* **WORK ITEM**:
Copy the rows below word for word, from the first line through the line that contains "SUBSCRIBE TO BLOG VIA EMAIL", including that line.

* **DATA RECORDS**:
:::::
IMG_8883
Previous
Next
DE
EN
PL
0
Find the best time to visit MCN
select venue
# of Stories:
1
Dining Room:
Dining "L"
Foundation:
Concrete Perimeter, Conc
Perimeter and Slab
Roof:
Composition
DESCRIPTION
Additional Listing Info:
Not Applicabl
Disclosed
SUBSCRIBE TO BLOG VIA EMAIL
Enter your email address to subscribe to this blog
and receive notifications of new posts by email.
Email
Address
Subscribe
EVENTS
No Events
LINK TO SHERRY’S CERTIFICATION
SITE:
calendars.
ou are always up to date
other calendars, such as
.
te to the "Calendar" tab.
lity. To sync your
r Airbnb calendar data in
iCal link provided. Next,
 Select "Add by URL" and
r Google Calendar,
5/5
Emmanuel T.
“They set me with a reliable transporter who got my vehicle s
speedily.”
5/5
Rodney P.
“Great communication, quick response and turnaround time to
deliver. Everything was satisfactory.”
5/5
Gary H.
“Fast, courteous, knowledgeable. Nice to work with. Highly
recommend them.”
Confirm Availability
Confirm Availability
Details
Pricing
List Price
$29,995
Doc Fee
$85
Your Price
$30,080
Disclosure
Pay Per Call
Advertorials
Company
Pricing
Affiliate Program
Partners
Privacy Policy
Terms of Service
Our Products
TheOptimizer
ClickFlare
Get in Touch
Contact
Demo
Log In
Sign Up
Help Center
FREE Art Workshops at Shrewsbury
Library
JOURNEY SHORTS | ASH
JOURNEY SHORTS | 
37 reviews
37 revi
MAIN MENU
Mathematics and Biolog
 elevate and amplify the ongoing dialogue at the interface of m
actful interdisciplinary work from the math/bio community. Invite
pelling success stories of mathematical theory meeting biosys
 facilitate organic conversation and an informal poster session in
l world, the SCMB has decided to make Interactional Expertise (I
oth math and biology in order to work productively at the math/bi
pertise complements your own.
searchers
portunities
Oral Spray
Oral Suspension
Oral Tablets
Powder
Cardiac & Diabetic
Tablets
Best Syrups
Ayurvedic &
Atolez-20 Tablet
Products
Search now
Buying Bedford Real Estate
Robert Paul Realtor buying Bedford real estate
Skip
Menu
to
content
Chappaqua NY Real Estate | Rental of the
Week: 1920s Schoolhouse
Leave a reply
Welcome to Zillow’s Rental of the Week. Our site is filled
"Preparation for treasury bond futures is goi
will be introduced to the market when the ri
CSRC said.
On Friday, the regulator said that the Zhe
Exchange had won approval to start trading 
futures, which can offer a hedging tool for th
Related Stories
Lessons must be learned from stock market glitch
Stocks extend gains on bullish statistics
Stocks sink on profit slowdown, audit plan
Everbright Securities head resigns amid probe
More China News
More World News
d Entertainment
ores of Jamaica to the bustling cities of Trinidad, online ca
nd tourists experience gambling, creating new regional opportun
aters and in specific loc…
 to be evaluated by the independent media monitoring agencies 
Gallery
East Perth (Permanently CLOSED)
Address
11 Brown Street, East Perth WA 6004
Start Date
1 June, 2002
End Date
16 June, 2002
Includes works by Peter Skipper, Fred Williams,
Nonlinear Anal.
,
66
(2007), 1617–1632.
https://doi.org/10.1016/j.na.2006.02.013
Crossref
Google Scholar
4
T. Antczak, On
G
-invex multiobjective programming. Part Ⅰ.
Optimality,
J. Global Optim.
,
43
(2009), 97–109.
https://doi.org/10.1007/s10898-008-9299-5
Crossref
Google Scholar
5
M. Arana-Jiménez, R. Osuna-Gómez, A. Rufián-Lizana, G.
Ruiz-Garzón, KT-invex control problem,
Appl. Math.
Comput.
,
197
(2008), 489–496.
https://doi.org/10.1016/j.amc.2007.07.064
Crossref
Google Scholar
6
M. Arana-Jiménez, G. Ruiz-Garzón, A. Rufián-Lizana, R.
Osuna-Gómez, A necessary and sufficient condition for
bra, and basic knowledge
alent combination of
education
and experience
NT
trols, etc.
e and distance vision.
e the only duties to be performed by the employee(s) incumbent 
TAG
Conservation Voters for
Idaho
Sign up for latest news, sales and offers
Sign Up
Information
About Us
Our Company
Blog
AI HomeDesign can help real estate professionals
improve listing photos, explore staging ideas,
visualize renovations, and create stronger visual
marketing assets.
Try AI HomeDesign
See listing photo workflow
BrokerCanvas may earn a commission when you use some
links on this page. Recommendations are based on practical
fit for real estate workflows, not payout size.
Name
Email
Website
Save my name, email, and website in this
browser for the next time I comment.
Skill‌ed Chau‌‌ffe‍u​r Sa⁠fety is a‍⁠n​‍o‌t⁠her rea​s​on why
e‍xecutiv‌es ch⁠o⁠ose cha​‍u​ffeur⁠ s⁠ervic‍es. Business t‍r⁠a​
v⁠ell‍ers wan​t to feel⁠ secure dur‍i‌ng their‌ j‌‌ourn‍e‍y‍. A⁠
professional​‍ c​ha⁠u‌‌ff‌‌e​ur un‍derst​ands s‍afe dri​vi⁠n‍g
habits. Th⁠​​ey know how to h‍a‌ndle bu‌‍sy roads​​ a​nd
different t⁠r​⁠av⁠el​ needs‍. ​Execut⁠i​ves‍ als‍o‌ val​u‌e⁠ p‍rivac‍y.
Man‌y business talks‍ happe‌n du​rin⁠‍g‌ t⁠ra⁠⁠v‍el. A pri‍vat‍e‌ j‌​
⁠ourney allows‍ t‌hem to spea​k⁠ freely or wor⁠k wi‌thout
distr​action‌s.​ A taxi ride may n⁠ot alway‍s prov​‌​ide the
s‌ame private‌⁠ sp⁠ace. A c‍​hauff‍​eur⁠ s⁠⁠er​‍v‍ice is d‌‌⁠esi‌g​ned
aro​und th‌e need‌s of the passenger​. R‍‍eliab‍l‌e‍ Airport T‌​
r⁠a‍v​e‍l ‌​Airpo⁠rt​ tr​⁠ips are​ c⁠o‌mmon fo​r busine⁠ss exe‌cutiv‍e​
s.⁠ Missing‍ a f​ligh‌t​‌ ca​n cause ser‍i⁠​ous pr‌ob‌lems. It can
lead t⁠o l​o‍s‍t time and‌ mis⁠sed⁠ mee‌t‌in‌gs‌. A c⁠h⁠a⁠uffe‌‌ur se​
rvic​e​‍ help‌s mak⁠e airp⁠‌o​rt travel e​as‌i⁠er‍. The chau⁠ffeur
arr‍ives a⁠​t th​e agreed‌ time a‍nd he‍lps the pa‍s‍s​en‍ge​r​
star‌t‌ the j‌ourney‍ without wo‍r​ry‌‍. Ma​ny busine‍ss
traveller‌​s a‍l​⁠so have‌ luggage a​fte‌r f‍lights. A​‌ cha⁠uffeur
:::::
* **RESULT**:
IMG_8883
Previous
Next
DE
EN
PL
0
Find the best time to visit MCN
select venue
# of Stories:
1
Dining Room:
Dining "L"
Foundation:
Concrete Perimeter, Conc
Perimeter and Slab
Roof:
Composition
DESCRIPTION
Additional Listing Info:
Not Applicabl
Disclosed
SUBSCRIBE TO BLOG VIA EMAIL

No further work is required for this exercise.